Kuzey Atlantik Antlaşması Örgütü’nün (NATO) kuruluşundan itibaren Amerika Birleşik Devletleri (ABD), ittifakın güvenlik stratejisinde tartışmasız bir şekilde merkezi bir aktör olmuştur. Çünkü ABD, NATO’nun toplam askeri kapasitesinin büyük bir bölümünü karşılamakta ve aynı zamanda ittifakın nükleer caydırıcılık kapasitesinin en önemli sağlayıcısı konumundadır. Bunun yanı sıra ABD’nin geniş çaplı küresel askeri üs ağı ve deniz yolları üzerindeki stratejik hâkimiyeti, NATO’nun küresel ölçekte askeri operasyonlarını sürdürebilmesine olanak tanımaktadır.
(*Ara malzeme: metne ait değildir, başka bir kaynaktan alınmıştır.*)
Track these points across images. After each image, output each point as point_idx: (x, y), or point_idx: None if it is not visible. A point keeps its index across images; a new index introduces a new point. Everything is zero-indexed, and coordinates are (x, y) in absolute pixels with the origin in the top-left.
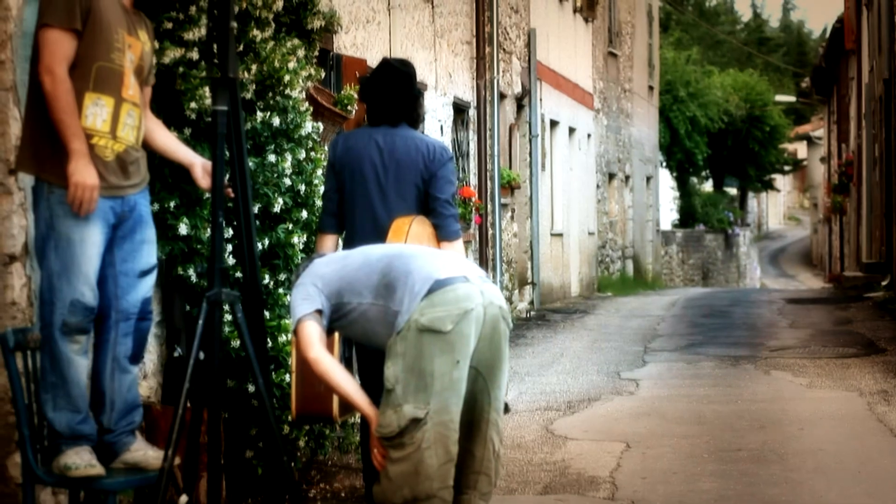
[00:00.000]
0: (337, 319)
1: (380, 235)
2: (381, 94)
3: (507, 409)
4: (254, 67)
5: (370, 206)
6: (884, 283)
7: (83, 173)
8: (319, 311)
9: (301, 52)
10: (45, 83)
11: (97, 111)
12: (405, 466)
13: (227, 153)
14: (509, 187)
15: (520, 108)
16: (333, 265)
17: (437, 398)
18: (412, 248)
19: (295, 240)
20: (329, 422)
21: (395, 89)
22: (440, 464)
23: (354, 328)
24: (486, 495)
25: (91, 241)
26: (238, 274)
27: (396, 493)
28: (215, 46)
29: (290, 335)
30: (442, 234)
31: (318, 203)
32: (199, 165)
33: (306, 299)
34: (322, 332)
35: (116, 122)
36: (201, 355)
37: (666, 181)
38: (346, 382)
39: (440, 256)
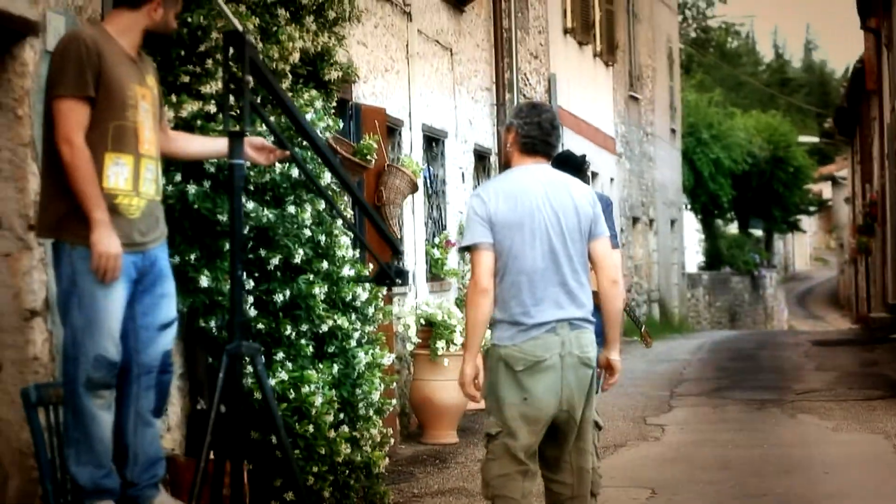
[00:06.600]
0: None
1: None
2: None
3: (598, 426)
4: (272, 119)
5: None
6: None
7: (107, 243)
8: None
9: (319, 104)
10: (64, 154)
11: (118, 170)
12: (483, 464)
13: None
14: None
15: None
16: (501, 214)
17: (508, 423)
18: (550, 261)
19: (316, 290)
20: None
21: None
22: (498, 475)
23: None
24: None
25: (114, 297)
26: (260, 325)
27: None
28: (232, 99)
29: (312, 386)
30: None
31: (339, 253)
32: (247, 149)
33: (482, 226)
34: (492, 264)
35: (138, 178)
36: (223, 408)
37: (691, 224)
38: (475, 333)
39: (554, 291)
Diğer yandan NATO’nun kuruluşundan bu yana Avrupa, güvenlik ve savunma alanlarında önemli bir rol üstlenmiştir. Ancak Donald Trump’ın 20 Ocak 2025 tarihi itibariyle yeniden başkanlık koltuğuna oturması, küresel jeo-politikayı önemli ölçüde değiştirmiştir. Yeni başkanlık döneminde Trump, “Önce Amerika” doktrinini yeniden uygulamaya koymak suretiyle ABD’nin NATO’ya olan taahhütlerini azaltma yönünde tehditlerde bulunmakta ve Avrupa ülkelerini, kendi savunmalarının finansmanını sağlamaya zorlamaktadır. Bu durum, Avrupa Birliği’ni (AB) kritik bir dönüm noktasına taşımıştır. Avrupa, uzun bir süredir “stratejik özerklik” fikrini tartışıyor olsa da ABD’siz bir NATO olasılığı, artık sadece bir teori olmaktan çıkıp ciddi bir güvenlik problemi haline gelmiştir.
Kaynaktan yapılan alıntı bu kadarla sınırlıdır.